The institutions for which those abject failures are meant are expected to compete in today’s 21st century knowledge-driven world, where China, Japan, Asian Tigers, USA and countries in the European Union are operating in stiff competition.
And as if that is not enough, the Minister of Education, Adamu Adamu added insult to injury by announcing the re-introduction of post-UTME test, which he personally banned barely a year ago. Why make a U-turn belatedly? Universities have nearly completed admissions. Why make a compromise?
It is unbecoming for the Minister of Education to say unabashedly that “Cancellation of post-UTME is a mistake.” Who made the mistake? Certainly, no other person could have made that costly mistake but the minister himself.
The first thing Malam Adamu did on assumption of office as Minister was to announce the scrapping of post-UTME test. He was lauded for taking a positive step in the national interest. But he is now telling us that he made a mistake. Could that be the final mistake? How do we guarantee the decisions he has been making as Minister?
The minister had declared that the Federal Government has confidence in the examinations conducted by JAMB, hence, there was no need to further subject candidates to unnecessary tests, given, especially, the mounting corruption, favouritism and bribery that had assailed the test.
Is the same Adamu now saying that the Federal Government no longer has confidence in JAMB? What a bundle of ruinous inconsistencies being visited on Nigeria by those who are supposed to know better? How is it that those entrusted with education are toying with the country’s future?
There is nowhere in the known wide world that 30 per cent is accepted as pass in any examination. This madness has serious implications on degrees awarded by Nigerian universities. Already, degrees from Nigeria don’t qualify for direct employment abroad. Graduates who want to pursue higher degrees abroad are subjected to further examinations.
Probably, this is being done to accommodate the poorly performing candidates from the North, the same way admission into Federal Government colleges is skewed in their favour. Candidates with two marks are admitted while those with 135 from the South are left out.

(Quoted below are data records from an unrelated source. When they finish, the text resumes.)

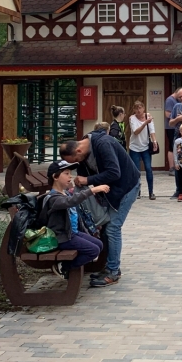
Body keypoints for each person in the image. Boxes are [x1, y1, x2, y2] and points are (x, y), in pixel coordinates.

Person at [60, 127, 141, 288]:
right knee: (105, 227)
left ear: (78, 150)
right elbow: (83, 171)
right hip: (113, 190)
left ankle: (113, 271)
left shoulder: (103, 144)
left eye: (75, 159)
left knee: (113, 228)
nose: (77, 163)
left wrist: (87, 180)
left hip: (127, 187)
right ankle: (108, 266)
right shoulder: (84, 149)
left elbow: (114, 172)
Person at [40, 160, 106, 278]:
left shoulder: (65, 193)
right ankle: (64, 266)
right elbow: (70, 202)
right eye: (66, 173)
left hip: (72, 233)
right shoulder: (53, 198)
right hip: (61, 238)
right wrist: (92, 190)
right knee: (93, 250)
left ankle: (74, 265)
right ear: (55, 176)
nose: (70, 176)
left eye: (70, 173)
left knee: (99, 245)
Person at [127, 100, 156, 201]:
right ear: (134, 110)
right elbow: (136, 132)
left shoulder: (148, 116)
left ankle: (151, 192)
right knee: (136, 170)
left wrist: (154, 141)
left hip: (146, 147)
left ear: (143, 108)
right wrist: (145, 123)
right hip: (134, 147)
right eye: (136, 108)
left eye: (140, 108)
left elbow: (152, 130)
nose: (139, 110)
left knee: (148, 168)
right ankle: (137, 191)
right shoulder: (132, 118)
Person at [164, 91, 178, 175]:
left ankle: (177, 167)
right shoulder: (170, 100)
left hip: (176, 127)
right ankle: (171, 168)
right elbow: (167, 114)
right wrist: (178, 117)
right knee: (172, 147)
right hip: (171, 127)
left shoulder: (175, 100)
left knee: (176, 146)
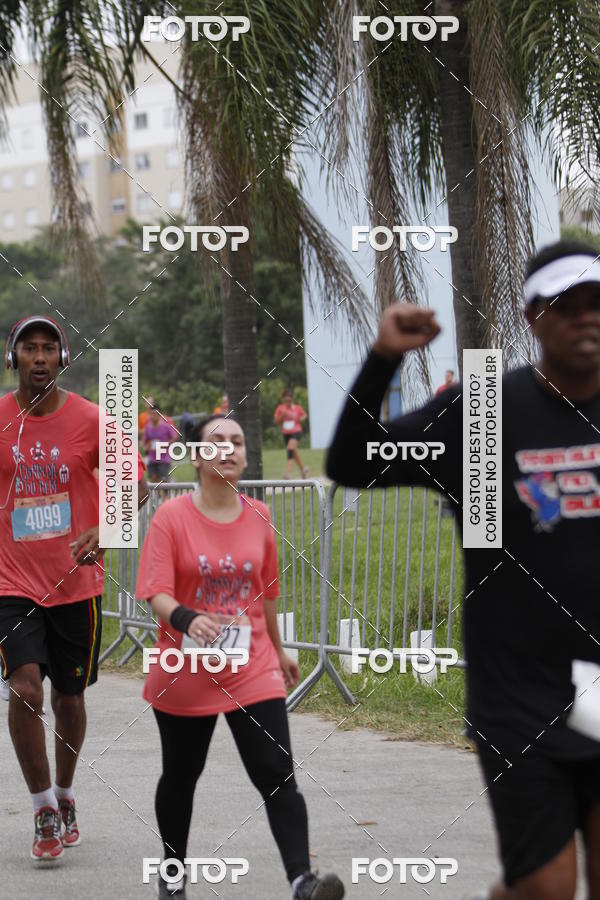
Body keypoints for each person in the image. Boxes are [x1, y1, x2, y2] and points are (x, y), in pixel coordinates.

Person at [326, 240, 600, 900]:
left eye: (598, 303)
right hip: (520, 696)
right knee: (547, 889)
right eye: (567, 305)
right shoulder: (481, 414)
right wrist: (384, 357)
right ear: (533, 317)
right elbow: (354, 463)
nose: (586, 318)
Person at [136, 413, 344, 900]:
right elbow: (156, 593)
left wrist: (278, 646)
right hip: (186, 668)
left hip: (251, 666)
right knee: (182, 776)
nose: (228, 449)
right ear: (196, 457)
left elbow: (265, 591)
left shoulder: (260, 515)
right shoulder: (171, 518)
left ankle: (301, 881)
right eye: (216, 442)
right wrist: (188, 619)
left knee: (276, 771)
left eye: (237, 441)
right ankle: (173, 873)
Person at [0, 315, 149, 862]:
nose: (39, 358)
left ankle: (64, 792)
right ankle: (40, 807)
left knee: (69, 698)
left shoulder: (91, 419)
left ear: (62, 359)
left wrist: (106, 530)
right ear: (12, 357)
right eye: (28, 348)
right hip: (9, 581)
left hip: (76, 583)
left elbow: (134, 482)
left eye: (49, 349)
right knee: (25, 690)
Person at [274, 389, 308, 479]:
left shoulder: (296, 408)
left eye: (290, 400)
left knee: (290, 449)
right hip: (286, 433)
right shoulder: (280, 408)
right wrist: (282, 415)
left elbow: (304, 415)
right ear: (283, 400)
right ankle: (303, 469)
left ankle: (288, 474)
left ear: (292, 399)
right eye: (286, 400)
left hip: (296, 431)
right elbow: (276, 421)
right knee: (293, 451)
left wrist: (301, 418)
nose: (288, 402)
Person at [143, 405, 177, 483]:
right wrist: (145, 447)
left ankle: (171, 484)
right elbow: (144, 441)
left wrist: (165, 445)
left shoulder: (166, 426)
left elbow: (174, 438)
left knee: (163, 480)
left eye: (155, 414)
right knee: (153, 478)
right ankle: (159, 495)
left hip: (164, 458)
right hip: (152, 458)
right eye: (151, 414)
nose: (152, 416)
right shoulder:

How would the block heads and dullards being herded into some glorified, ill-equipped and strike-weary universities match the state-of-the-art ICT-driven fist class education abroad?
There are innovative ways to accommodate those with poor performance if the Federal Government, through the Ministry of Education, is serious and sincerely wants to do the right thing in the national interest.
This same system abolished the Higher School Certificate (HSC) through which brainy candidates are prepared for university education. What is wrong with Nigeria? Why are we moving backwards with delight? It is truism that if you want to develop a people, you give them education but if you want to destroy them, you take away education. Nigeria is being destroyed. The abhorable cut-marks should be reversed while the post-UTME test should remain banned.